Jack finally turned around to face her. He looked no different from the last time she’d seen him. No different from the clone she’d shot. Only his gaze gave the game away. It held a coldness that went beyond anything she’d ever seen before.
He was a vampire with an agenda all his own. Not her partner. Not her friend.
“How nice of you to join me,” he said.
Her smile was thin. “Why? Were you falling apart?”
“Still seeking sanctuary in humor when faced with tough situations, I see.” He motioned her to a chair that was firmly bolted to the floor. “Please, sit down.”
“Thanks, but I prefer to stand.” At least she could run if he tried to jump her for a little sunset refreshment. “Why aren’t you in the land of nod, like all good little vampires should be at this hour?”

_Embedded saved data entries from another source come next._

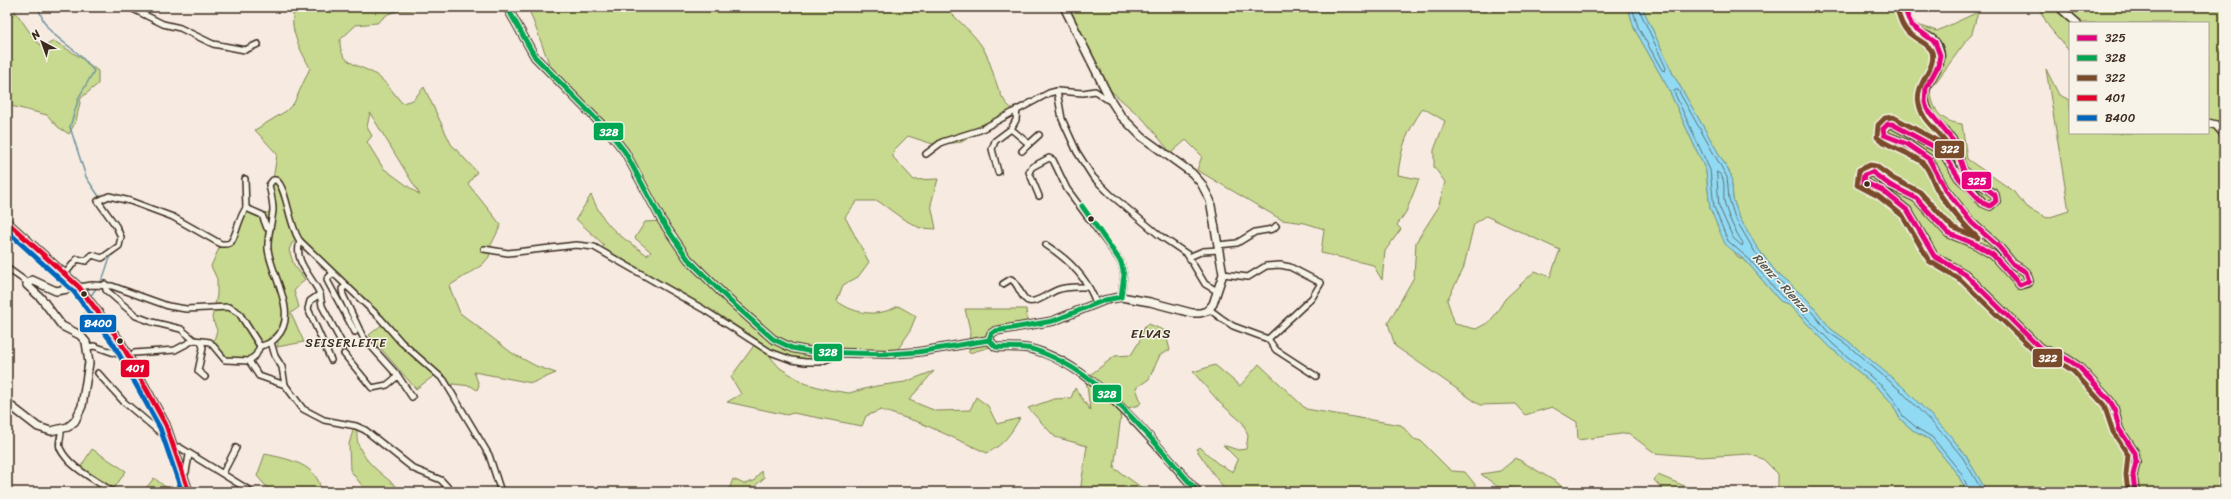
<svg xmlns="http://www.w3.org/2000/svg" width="2231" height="499" viewBox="0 0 2231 499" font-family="Sriracha,sans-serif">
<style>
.green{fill:#c7da8f;stroke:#818256;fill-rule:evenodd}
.water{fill:#91daf3;stroke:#6f949e}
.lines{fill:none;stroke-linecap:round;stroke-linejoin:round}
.shore{stroke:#5d7073;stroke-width:1}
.stream{stroke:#6f949e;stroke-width:1.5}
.street-casing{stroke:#3b2a1e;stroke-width:8}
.secondary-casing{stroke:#3b2a1e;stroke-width:10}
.street{stroke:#f7f3e8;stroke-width:5}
.secondary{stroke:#f7f3e8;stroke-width:7}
.bus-1-casing{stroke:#f7f3e8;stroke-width:8}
.bus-2-casing{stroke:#f7f3e8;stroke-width:8}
.bus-3-casing{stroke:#f7f3e8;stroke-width:8}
.bus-4-casing{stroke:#f7f3e8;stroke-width:8}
.bus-5-casing{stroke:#f7f3e8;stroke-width:8}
.bus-1{stroke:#e5007d;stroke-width:5}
.bus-2{stroke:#00a651;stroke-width:5}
.bus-3{stroke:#7a4b2a;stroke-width:5}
.bus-4{stroke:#e4002b;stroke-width:5}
.bus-5{stroke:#0065bd;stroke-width:5}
.bus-dot{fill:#3b2a1e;stroke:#f7f3e8;stroke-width:1.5}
.labels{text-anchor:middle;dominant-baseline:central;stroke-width:3;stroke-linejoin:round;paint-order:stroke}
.water-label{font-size:12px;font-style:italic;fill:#505653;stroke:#f7f3e8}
.neighbourhood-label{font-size:12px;letter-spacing:1px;fill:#3b2a1e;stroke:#f7f3e8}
.quarter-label{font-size:13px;letter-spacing:1px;fill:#3b2a1e;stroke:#f7f3e8}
.line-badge{stroke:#f7f3e8;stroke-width:1.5}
.badge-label{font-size:11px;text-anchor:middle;font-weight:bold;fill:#fff}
</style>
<rect width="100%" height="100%" fill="#f7ebe1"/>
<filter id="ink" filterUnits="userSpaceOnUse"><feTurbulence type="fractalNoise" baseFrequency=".025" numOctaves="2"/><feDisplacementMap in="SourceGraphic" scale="8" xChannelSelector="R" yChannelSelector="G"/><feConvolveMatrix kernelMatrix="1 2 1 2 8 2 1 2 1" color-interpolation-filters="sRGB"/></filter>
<g filter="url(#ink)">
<!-- green -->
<g class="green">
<path d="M295,7H345L346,10L348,7H421L416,10L397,11L388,14L377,23L356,25L340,40C339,67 363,64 379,77C388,84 395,95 402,103L413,100L424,87L451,144L477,172L468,184L501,225L491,245L489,257L482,265L449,286L460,313L512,353L536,366L556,373L532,383L474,372L479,385L477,390L471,386L453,384L449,387L438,373L416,389L369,335L384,323L301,240L292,243L289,250L294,265L305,279L294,291L299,307L291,313L304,342L277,347L278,343L273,334L246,360H225L213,344L217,330L212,318L217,295V279L211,266L221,244L231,241L246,208L267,213L273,210L270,188L273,180L277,154L255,130L286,111L294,103L310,68C301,51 287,27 295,7ZM370,113L420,195L383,168L367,142L372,136L367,127Z"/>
<path d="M528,7H945C957,20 974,33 983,48C995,68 995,96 1012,109L962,142L936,145L908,136L894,150L893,157L914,180L938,179L931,204L936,229L920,228L903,219L878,201H857L845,217L869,262L858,277L843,285L837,301C855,315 879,317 898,306L916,316L909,333L893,356H841L819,363H792L772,355L771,358L780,368L804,383L829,390L849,393L876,386L905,382L934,371L909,400L936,411L970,410L976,397L988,406L997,424L1020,418C1011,433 1004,445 987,453L921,423L881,410L866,416L862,426L793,413L787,415L727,402L741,394L731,377L755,344L601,250L604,245L576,219L591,195C606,229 618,234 647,255L651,252L635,238L645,222L662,221L620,145L550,66Z"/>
<path d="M1061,7H1628L1634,28L1668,88L1706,171L1710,208L1717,224L1737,256L1747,262L1780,301L1788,304L1831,348L1881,391L1892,403L1900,419L1915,432L1929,439L1958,475L1967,492H1778V474L1763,459L1749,454L1702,457L1655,453L1628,433L1578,440L1577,422L1552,407L1525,415L1515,404L1480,405L1395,346L1388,323L1414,277L1416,242L1438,208L1445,182L1434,167V150L1445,121L1423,108C1407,132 1401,146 1398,175L1419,179L1406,212L1397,225L1401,229L1385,251L1382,280L1373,265L1321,253L1324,229L1305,223L1282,220L1197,170L1202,156L1186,140L1171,153L1144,120L1111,91ZM1486,216L1560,250L1550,277L1535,271L1505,299L1491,321L1476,329L1455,324L1447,300L1463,270L1474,224Z"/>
<path d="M1642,7H1908L1911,23L1937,31L1978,12L1972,33L1930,90C1934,111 1939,121 1962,124L1967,159L2015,192L2026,207L2047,218L2069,211L2046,69L2059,95L2070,100V133H2208V23H2070V52L2049,27L2038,7H2224V492H1987L1966,456L1949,434L1903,387L1848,341L1831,329L1806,298L1779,276L1759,250L1739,217L1733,199L1731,175L1673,74Z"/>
<path d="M15,11L36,41L43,47L54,41L80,57L98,71V84L81,98L76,121L69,134L58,127L47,115L7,105V25Z"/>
<path d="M965,309H1026L1028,327L995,333L990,347L969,353L970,330Z"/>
<path d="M1149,324L1165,331L1170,350L1160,355L1149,379L1136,388L1141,402L1139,405L1124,409L1121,416L1114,468L1148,492H1082L1081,485L1087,446L1055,437L1028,408L1054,399L1071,398L1075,388L1090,410L1086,378L1115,356L1131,355L1139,342L1145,326Z"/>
<path d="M1259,364L1306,409L1401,425L1414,439L1421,441L1448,468L1452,471L1465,472L1477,487V492H1226L1196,449L1200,447L1217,463L1233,472L1238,460L1223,445L1238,450L1246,449L1248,436L1243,423L1220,403L1193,372L1215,365L1240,386Z"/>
<path d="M355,424C358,430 356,436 358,443C364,464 388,478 403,492H367L350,470L349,444Z"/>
<path d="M92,449L126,471L113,490L80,468Z"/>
<path d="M265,454C288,459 319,464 321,492H271L257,476Z"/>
<path d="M1516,458L1558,483L1566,492H1518L1511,487H1498L1481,474L1500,471Z"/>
<path d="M761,471L764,478L756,485L754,490L749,492H728L733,479L744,484L754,481Z"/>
<path d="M1658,475L1699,492H1665L1654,480Z"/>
<path d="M154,478L172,492H143Z"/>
</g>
<!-- water -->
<path class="water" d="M1628,7H1642L1673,74L1731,175L1733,199L1739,217L1759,250L1779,276L1806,298L1831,329L1848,341L1903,387L1949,434L1966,456L1987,492H1967L1958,475L1929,439L1915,432L1900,419L1892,403L1881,391L1831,348L1788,304L1780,301L1747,262L1725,244L1710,208L1706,171L1668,88L1634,28Z"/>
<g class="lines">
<!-- shore -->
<g class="shore">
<path d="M1632,7L1638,27L1662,70L1665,71L1666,68L1638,7"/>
<path d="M1717,172C1727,176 1723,192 1724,200C1727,216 1735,231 1743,243L1742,246L1733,238L1719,206Z"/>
<path d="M1970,492L1961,473L1932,437L1918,429L1903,416L1895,401L1884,388L1834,345L1791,302L1782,297L1750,260L1728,241L1714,207L1710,170L1674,92L1675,90H1678L1727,177L1729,199L1735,218L1755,252L1776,279L1803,301L1828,332L1846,344L1900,390L1945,436L1963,458L1983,492"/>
</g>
<!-- stream -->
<g class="stream">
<path d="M38,7C46,31 53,34 71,48C80,54 87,63 94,71L79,97L70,127L86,177L119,226L124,237L121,246"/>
<path d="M99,284C108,273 105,260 116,251"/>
<path d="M90,297L97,287"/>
<path d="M84,316L88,302"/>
<path d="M83,375L85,359"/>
<path d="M58,433C54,446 56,453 67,462"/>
<path d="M99,486L107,492"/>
</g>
<defs>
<g id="street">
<path d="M129,7L163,24L180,28L213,44L245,50L258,44"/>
<path d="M1057,91L1062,119L1077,152L1093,177L1111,195L1159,235L1187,254L1205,284L1217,291"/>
<path d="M1017,109L1016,120L1011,129L1029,144L1039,135"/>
<path d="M1022,151L1029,144"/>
<path d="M926,154L942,142L980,130L1049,93L1057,91L1083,93L1095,91L1108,100L1110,99"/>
<path d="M998,172L992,149L995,141L1011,129"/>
<path d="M245,179L246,208L262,215L267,228L270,229"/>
<path d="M1039,196L1029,172L1032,167L1049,158L1053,160L1067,189L1121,262L1124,275L1121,297"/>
<path d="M300,241C293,262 312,276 320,294"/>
<path d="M1046,245C1068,259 1087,277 1096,303"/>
<path d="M1218,245L1237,243L1255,232L1273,229L1276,226"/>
<path d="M484,249L508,253L576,245L594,247L703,309L770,352L792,360L805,362H820L835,356L837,353"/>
<path d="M1189,257L1203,251L1219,250"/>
<path d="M7,268L28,283"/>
<path d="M65,274L77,259L86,261L92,255L102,258L119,246L121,237L116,226L98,201L109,196L130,201L173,217L221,244C225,244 228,245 231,242C237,234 238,219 246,208"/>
<path d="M332,274L327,279L328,282L355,332"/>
<path d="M1223,274L1248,277L1266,266L1280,265L1290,267L1321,283L1312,298L1268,339"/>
<path d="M105,284L106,290L136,316L152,322L181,329L194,340L210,342L225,360L249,361L259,376L285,385L303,409L324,420L356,426L365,430L414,469L441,480L452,492"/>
<path d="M1003,284L1011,279C1019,284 1020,297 1028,301C1036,304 1049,293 1057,290C1067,286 1077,287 1087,287"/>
<path d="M79,287L92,285L112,286L168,306L186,309L229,307L239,313L260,346"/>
<path d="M1209,309L1221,318L1233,326L1268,339L1276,350L1316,376"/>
<path d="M201,341L203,348L198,371L205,377"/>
<path d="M271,342L275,356L282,367L285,385"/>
<path d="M260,346C266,345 272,342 276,338C300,314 271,276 268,249C267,236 272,223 273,210C273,201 271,194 269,185L273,180H276C287,187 289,227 300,241L380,318L401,342L444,380L489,455L501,492"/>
<path d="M88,347L94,346L126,357"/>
<path d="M134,353L175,350L194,340"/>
<path d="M344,354L372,388L387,385L398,376L363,337L343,295L342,289L346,286"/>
<path d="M331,360L308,309L310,301L320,294L322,306L344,347"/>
<path d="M249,361L256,355L260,346"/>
<path d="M98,373L124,402L168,439"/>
<path d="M398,376L412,397"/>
<path d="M61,430C62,436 58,442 60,448C69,468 96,480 113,492"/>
<path d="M179,447L252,492"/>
<path d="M223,473L236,448"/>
<path d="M182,474L186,472L189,455"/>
</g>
<g id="secondary">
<path d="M507,7L535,57L610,133L625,152L662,221L688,259L730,301L773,339L792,348L813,352L889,354L918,352L989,340"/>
<path d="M1904,7C1910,42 1931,27 1939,49C1946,65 1926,79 1925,94C1923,116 1944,127 1954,142C1960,151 1958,162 1964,171C1973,182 1985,186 1995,195L1996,201L1990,206L1983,203L1973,191L1959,178L1942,151L1892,124H1888L1883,129L1884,135L1907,144L1929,159L1945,189L1972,223L1999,247L2013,264L2026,272L2029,281L2027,283L2020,285L1993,255L1975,244L1948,233L1916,198L1890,185L1872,172L1864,175L1863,182L1882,190L1908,211L1934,256L1965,274L2040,348L2067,359L2079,367L2110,401L2114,408L2119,429L2135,453L2136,462L2133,475L2135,492"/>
<path d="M2059,7L2077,23"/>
<path d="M2208,123L2216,125L2224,134"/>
<path d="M7,222L79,287L120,341L166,425L189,492"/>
<path d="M989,340L991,334L995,331L1053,321L1105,300L1121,297L1150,302L1192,313H1200L1207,311L1213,304L1223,274L1210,200L1201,183L1192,173L1142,137L1121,116L1110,99L1064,7"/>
<path d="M989,340L996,347C1009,348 1022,346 1035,350C1099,369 1154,444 1198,492"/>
<path d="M7,403L38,427L51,431L68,427L75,421L82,406L89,363L86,342L80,335L62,326L41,298L27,285L32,280L56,291L79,287"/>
</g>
</defs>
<!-- street casing -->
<use href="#street" class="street-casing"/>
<!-- secondary casing -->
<use href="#secondary" class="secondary-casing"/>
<!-- street -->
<use href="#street" class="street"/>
<!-- secondary -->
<use href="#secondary" class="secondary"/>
<defs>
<path id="bus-1" d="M1904,7L1911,25L1935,42L1940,55L1938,66L1926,88L1925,102L1927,109L1954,142L1964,171L1995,195L1996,201L1990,206L1983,203L1959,178L1942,151L1892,124H1888L1883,129L1884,135L1907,144L1929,159L1945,189L1972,223L1999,247L2013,264L2026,272L2029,281L2020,285L1993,255L1975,244L1948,233L1916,198L1890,185L1872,172L1864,175L1863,182L1882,190L1908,211L1934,256L1965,274L2040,348L2067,359L2079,367L2110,401L2114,408L2119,429L2135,453L2136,462L2133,475L2135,492"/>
<g id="bus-2">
<path d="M507,7L535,57L610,133L625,152L662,221L688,259L730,301L773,339L792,348L813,352L889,354L918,352L989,340"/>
<path d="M1082,206L1121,262L1124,275L1121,297"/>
<path d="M989,340L996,347C1009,348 1023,346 1035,350C1104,373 1151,440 1198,492"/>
<path d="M989,340L991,334L995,331L1053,321L1105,300L1121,297"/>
</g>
<path id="bus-3" d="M1897,9C1900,19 1903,30 1913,36C1920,42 1928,43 1932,52C1937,69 1914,83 1919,104C1922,124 1944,133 1951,152L1945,145L1893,117L1885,118L1878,125L1877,137C1882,144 1913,154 1923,163C1930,170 1933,184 1939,193C1950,209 1964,225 1978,238L1952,227L1920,192L1894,179L1876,166L1870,165L1859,170L1857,185L1878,196L1903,216L1929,261L1961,280L2036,353L2064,365L2074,372L2104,405L2113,432L2128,455L2126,475L2128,492"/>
<path id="bus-4" d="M7,222L79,287L120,341L166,425L189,492"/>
<path id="bus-5" d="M7,231L74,292L114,345L160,428L182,492"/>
</defs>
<!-- bus-1 casing -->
<use href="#bus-1" class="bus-1-casing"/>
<!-- bus-2 casing -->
<use href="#bus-2" class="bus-2-casing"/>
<!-- bus-3 casing -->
<use href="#bus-3" class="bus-3-casing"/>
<!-- bus-4 casing -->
<use href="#bus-4" class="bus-4-casing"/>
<!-- bus-5 casing -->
<use href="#bus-5" class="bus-5-casing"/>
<!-- bus-1 -->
<use href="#bus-1" class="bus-1"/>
<!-- bus-2 -->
<use href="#bus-2" class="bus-2"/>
<!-- bus-3 -->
<use href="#bus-3" class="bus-3"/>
<!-- bus-4 -->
<use href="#bus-4" class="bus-4"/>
<!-- bus-5 -->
<use href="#bus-5" class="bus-5"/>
</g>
</g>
<!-- markers -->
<g class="bus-dot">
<circle cx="1867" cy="184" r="3.5"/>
<circle cx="1091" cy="219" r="3.5"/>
<circle cx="84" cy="294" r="3.5"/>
<circle cx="120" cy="341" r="3.5"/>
</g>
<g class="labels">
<!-- water labels -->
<g class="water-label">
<text transform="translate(1781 283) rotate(47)">Rienz - Rienza</text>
</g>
<!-- neighbourhood labels -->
<g class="neighbourhood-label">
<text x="346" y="343">SEISERLEITE</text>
</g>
<!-- quarter labels -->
<g class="quarter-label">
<text x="1151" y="333">ELVAS</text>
</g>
</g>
<g class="line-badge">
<rect x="593" y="122" width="31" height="19" rx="4" fill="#00a651"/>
<rect x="1934" y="140" width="31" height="19" rx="4" fill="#7a4b2a"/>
<rect x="1961" y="171" width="31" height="19" rx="4" fill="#e5007d"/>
<rect x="79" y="314" width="38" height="19" rx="4" fill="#0065bd"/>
<rect x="813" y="343" width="30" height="19" rx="4" fill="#00a651"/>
<rect x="2032" y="348" width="31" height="20" rx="4" fill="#7a4b2a"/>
<rect x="120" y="359" width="30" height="19" rx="4" fill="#e4002b"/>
<rect x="1092" y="384" width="30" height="19" rx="4" fill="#00a651"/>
</g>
<g class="badge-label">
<text x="609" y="136">328</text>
<text x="1950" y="153">322</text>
<text x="1977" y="185">325</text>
<text x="98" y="327">B400</text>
<text x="828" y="356">328</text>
<text x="2048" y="362">322</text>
<text x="135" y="372">401</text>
<text x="1107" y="398">328</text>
</g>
<!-- margin -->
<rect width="2231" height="499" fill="none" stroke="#f7f3e8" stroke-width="24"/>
<rect x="12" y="12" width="2207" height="475" fill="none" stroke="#3b2a1e" stroke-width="1.5" filter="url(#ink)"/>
<!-- legend -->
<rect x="2069" y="22" width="140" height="112" fill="#f7f3e8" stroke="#aca397"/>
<rect x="2077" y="35" width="20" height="6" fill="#e5007d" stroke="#aca397"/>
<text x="2105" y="42" font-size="12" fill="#3b2a1e">325</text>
<rect x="2077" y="55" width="20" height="6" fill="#00a651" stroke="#aca397"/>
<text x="2105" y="62" font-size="12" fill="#3b2a1e">328</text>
<rect x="2077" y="75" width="20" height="6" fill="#7a4b2a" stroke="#aca397"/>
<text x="2105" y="82" font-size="12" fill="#3b2a1e">322</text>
<rect x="2077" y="95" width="20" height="6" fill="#e4002b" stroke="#aca397"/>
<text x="2105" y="102" font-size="12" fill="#3b2a1e">401</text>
<rect x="2077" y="115" width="20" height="6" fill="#0065bd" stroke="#aca397"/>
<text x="2105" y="122" font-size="12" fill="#3b2a1e">B400</text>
<!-- north arrow -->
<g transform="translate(42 42) rotate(319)" stroke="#f7f3e8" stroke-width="3" paint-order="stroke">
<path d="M0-3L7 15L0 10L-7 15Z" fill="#3b2a1e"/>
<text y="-6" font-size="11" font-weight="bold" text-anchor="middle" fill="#3b2a1e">N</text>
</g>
</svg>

He smiled. There was nothing nice about that smile. “Sunshine may be dangerous to a vampire’s health, but that doesn’t mean we can’t move around during the daylight hours.” He quirked an eyebrow at her. “Have you learned nothing in the years we’ve been together?”
She crossed her arms and leaned against the door. “I’ve learned that friends can’t be trusted.”
“Ah.” He gave a small smile, swiveled his chair around and sat down. “Come and sit. I promise not to jump you.”
She remained exactly where she was. A small vein near his temple pulsed slightly in response.
“If I wanted to harm you, I could have well and truly done it before now.”
“But you didn’t want me harmed. You wanted me scared.” As Gabriel had suggested. Her gaze roamed the features that were so familiar, and yet somehow so foreign. “Why, Jack?”
Surprise flared in his eyes and just as quickly died. He leaned back in his chair. “You never were a fool.”
Yes, she was. She’d called this man her friend. Had trusted him beyond common sense. “Just answer the question.”